==== INFORMATION PROVIDED ====

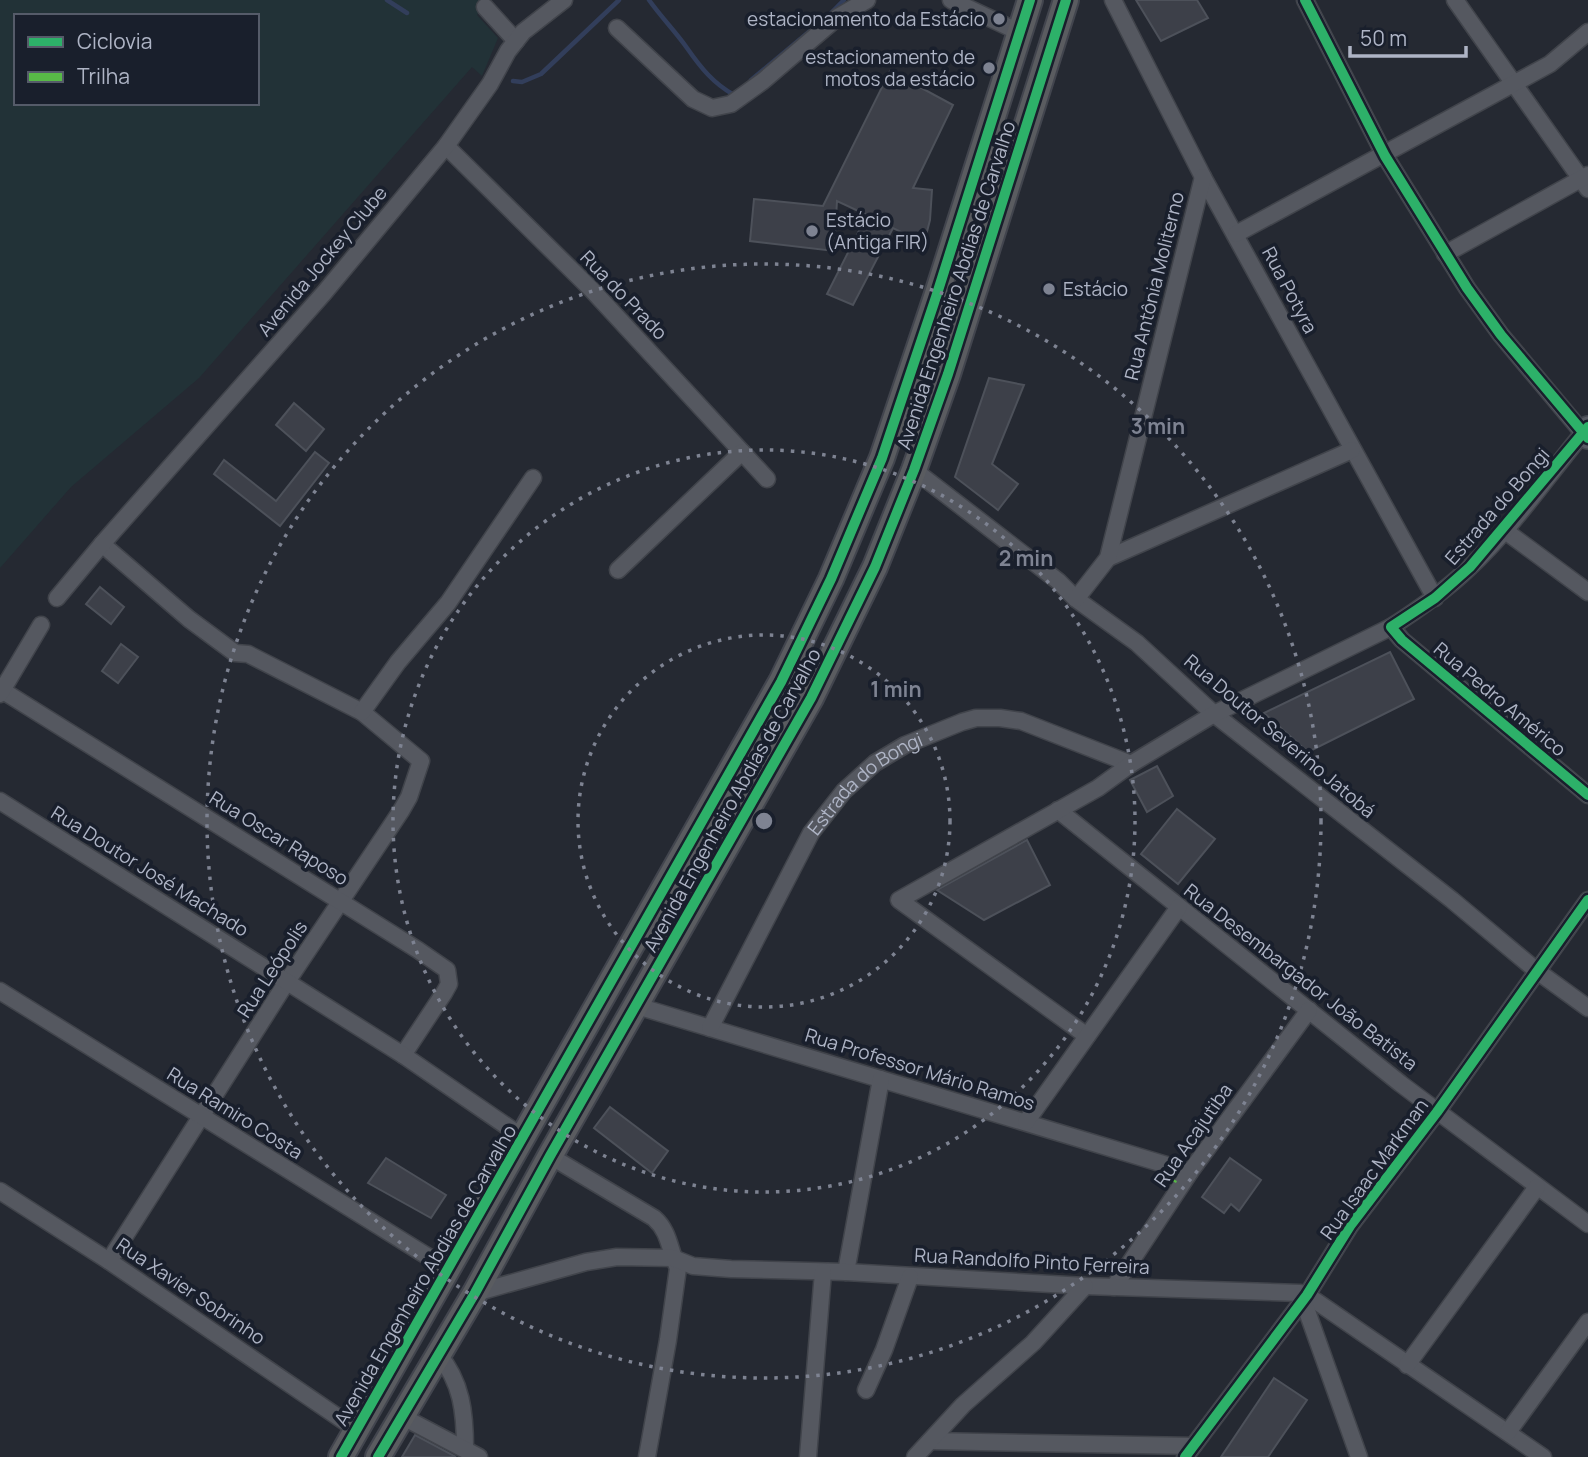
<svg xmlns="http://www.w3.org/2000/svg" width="1588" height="1457" viewBox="0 0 1588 1457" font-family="Manrope,sans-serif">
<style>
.green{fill:#223237;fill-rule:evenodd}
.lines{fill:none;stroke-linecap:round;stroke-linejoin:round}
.stream{stroke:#323e5b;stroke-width:4.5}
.building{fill:#3d4049;stroke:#4d515a;stroke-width:2}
.minor-casing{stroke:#41444b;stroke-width:19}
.major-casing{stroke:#42464f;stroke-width:24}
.highway-casing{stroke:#42454e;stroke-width:28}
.minor{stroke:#555860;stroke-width:16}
.major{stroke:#575a63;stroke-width:21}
.highway{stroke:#5a5c60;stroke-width:24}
.quiet{stroke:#58b947;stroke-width:9;stroke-dasharray:18 9;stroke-linecap:butt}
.cycleway-casing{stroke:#191f2c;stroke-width:15}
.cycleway{stroke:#2db169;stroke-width:10}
.ring{fill:none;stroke:#7e8392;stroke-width:3.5;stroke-dasharray:3.5 7}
.poi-dot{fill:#7e8392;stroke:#191f2c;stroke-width:2.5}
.labels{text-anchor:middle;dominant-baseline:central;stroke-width:7;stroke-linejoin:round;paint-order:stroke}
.poi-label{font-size:19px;fill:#aeb4c5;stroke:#191f2c;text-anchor:end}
.street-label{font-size:19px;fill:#aeb4c5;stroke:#191f2c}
.centre{fill:#7e8392;stroke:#191f2c;stroke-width:3.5}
.ring-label{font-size:21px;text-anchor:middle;font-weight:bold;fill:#7e8392;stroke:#191f2c;stroke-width:7;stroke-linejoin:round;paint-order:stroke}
</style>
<rect width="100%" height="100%" fill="#252932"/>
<path class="green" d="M0,0H490L477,15L498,38L482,76L472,67L199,378L71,487L0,568ZM16,16H257V103H16Z"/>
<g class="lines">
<g class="stream">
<path d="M387,0L407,13"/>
<path d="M649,0C661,17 676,32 687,48C701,68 713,83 734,95L736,93"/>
<path d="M829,15L844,0"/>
<path d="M751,80L817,25"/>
<path d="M513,81L522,82L541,74L619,0"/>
</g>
</g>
<g class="building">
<path d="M1136,0H1197L1208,18L1161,41Z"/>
<path d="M890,71L953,105L913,188L932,190L930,220L924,243L893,228L853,305L827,294L867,215L837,201L834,251L750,241L754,199L823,206Z"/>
<path d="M989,378L1024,385L992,464L1018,484L998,510L955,477Z"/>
<path d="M294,403L324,429L306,451L276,425Z"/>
<path d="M315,452L329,463L280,526L214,474L224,460L276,501Z"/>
<path d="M100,587L124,607L111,624L86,604Z"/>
<path d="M121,644L138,657L118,683L102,671Z"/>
<path d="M1390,652L1414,699L1308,752L1264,713Z"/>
<path d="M1157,766L1173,796L1147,812L1130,780Z"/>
<path d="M1177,809L1215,839L1178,884L1141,854Z"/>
<path d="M1027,840L1050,885L984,920L937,890Z"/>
<path d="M610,1107L668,1151L652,1173L594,1128Z"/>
<path d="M386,1158L446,1195L431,1218L368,1183Z"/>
<path d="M1230,1158L1261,1180L1239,1211L1231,1204L1224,1213L1202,1197Z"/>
<path d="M1274,1378L1307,1400L1268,1457H1221Z"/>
<path d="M415,1435L417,1436L456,1457H402Z"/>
</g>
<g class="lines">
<defs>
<g id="minor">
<path d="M951,0L1019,32"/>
<path d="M1113,0L1203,177L1435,598"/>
<path d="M1455,0L1588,189"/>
<path d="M485,7L516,41"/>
<path d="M617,28L693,99L712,108L731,104L763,81L838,17L867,0"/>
<path d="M446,146L592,290L767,479"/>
<path d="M1236,234L1550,64L1588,32"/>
<path d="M1445,254L1588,175"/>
<path d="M914,470L1058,581L1076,599L1137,643L1214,714L1452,900L1537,971L1588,1008"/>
<path d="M1504,530L1588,592"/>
<path d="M102,544L189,619L235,653L248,654L362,712L421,761L409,797L401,811L286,983L109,1261"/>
<path d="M1108,558L1352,450"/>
<path d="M618,570L742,452"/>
<path d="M57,598L102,544L324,293L446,146L490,84L508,51L523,32L564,0"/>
<path d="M1076,599L1108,558L1203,177"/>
<path d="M1391,627L1402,640L1588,795"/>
<path d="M0,689L418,950L447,970L449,984L444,993L403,1055"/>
<path d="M0,694L41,625"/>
<path d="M362,712L398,662L448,603L533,478"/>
<path d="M0,801L403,1055L524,1138"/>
<path d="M1058,810L1401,1084L1588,1224"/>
<path d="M0,991L448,1269"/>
<path d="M637,1006L1190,1172"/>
<path id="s1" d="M710,1028L811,833L844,791L875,763L905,745L962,722L976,718H1000L1021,721L1131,764"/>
<path d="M1087,1036L899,900L1098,788L1131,764L1214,714L1391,627C1419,609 1445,591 1469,568C1511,529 1546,478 1583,433L1501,335L1467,288L1385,156L1305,0"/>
<path d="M1026,1122L1179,907"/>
<path d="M550,1156L654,1218C670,1232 669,1250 678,1268L668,1340L647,1457"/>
<path d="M0,1191L109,1261L357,1430"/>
<path d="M846,1272L881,1079"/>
<path d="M1114,1287L1190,1172L1309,1010"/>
<path d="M475,1293L586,1262L617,1257L673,1258L693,1266L731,1269L846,1272L1085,1286L1300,1293L1307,1295L1543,1457"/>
<path d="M1303,1300L1359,1457"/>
<path d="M438,1354C462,1382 465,1413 465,1449"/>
<path d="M1407,1365L1537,1187"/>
<path d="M866,1390L884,1350L910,1277"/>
<path d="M401,1416L479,1457"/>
<path d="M1508,1432L1588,1322"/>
<path d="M930,1441L1193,1446"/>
<path d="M808,1457L823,1272"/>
<path d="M915,1457L963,1405L1033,1343L1085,1286"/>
<path d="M1185,1457L1307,1295L1350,1226L1437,1112L1588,900"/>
</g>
<path id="major" d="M1588,427L1583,433L1588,438"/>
<g id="highway">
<path d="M341,1457L781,682L831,579L882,458L936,297L1030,0"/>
<path d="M378,1457L475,1293L550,1156L811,698L875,567L914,470L948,374L1066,0"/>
</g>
</defs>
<use href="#minor" class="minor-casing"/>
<use href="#major" class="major-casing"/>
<use href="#highway" class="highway-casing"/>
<use href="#minor" class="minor"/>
<use href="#major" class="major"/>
<use href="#highway" class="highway"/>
<path class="quiet" d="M1172,1181L1173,1179"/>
<defs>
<g id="cycleway">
<path d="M1305,0L1385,156L1467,288L1501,335L1588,438"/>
<path d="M1588,427L1470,567L1435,598L1391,627L1402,640L1588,795"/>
<path d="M341,1457L781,682L831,579L882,458L936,297L1030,0"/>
<path d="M378,1457L475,1293L550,1156L811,698L875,567L914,470L948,374L1066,0"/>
<path d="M1185,1457L1307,1295L1350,1226L1437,1112L1588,900"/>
</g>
</defs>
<use href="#cycleway" class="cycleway-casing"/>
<use href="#cycleway" class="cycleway"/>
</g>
<g class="ring">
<circle cx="764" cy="821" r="186"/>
<circle cx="764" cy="821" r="371"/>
<circle cx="764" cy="821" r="557"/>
</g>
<g class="poi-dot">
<circle cx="999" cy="19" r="7"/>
<circle cx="989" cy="68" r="7"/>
<circle cx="812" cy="231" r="7"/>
<circle cx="1049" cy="289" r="7"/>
</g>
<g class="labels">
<g class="poi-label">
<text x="985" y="19">estacionamento da Estácio</text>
<text x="975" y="57">estacionamento de<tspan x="975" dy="22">motos da estácio</tspan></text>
<text x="826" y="220" text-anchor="start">Estácio<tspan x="826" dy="22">(Antiga FIR)</tspan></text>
<text x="1063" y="289" text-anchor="start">Estácio</text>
</g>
<g class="street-label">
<text transform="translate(322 261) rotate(-50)">Avenida Jockey Clube</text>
<text transform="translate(956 285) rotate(-72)">Avenida Engenheiro Abdias de Carvalho</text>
<text transform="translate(1154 286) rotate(-76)">Rua Antônia Moliterno</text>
<text transform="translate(1290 290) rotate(62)">Rua Potyra</text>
<text transform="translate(624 295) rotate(46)">Rua do Prado</text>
<text transform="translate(1497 506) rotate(-49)">Estrada do Bongi</text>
<text transform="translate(1500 699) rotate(40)">Rua Pedro Américo</text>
<text transform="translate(1280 736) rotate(40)">Rua Doutor Severino Jatobá</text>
<text stroke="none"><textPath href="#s1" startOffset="294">Estrada do Bongi</textPath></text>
<text transform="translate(732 800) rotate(-61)">Avenida Engenheiro Abdias de Carvalho</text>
<text transform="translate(279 838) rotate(32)">Rua Oscar Raposo</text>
<text transform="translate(150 871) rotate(32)">Rua Doutor José Machado</text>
<text transform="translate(272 969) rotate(-57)">Rua Leópolis</text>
<text transform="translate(1301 977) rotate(38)">Rua Desembargador João Batista</text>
<text transform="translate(920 1069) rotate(17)">Rua Professor Mário Ramos</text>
<text transform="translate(235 1113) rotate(32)">Rua Ramiro Costa</text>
<text transform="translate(1193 1135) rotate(-55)">Rua Acajutiba</text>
<text transform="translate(1374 1169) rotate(-54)">Rua Isaac Markman</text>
<text transform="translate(1032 1261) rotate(3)">Rua Randolfo Pinto Ferreira</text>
<text transform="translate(425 1275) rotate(-60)">Avenida Engenheiro Abdias de Carvalho</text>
<text transform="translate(191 1291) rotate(34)">Rua Xavier Sobrinho</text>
</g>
</g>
<circle cx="764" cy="821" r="10" class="centre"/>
<g class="ring-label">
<text x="1158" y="434">3 min</text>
<text x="1026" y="566">2 min</text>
<text x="896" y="697">1 min</text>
</g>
<rect x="14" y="14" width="245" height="91" fill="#191f2c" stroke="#555b69" stroke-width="2"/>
<rect x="28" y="37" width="35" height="10" fill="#2db169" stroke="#555b69" stroke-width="2"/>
<text x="77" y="49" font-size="21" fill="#aeb4c5">Ciclovia</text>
<rect x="28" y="72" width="35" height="10" fill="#58b947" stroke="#555b69" stroke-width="2"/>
<text x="77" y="84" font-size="21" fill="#aeb4c5">Trilha</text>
<path d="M1350 46v10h116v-10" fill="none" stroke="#aeb4c5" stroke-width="3.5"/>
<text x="1360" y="46" font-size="21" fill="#aeb4c5" stroke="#191f2c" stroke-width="5" paint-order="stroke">50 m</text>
</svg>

====

• **EXERCISE REQUIREMENTS**: Every line in the records that holds the word "labels" should be copied into the answer.

• **TASK RESPONSE**:
.labels{text-anchor:middle;dominant-baseline:central;stroke-width:7;stroke-linejoin:round;paint-order:stroke}
<g class="labels">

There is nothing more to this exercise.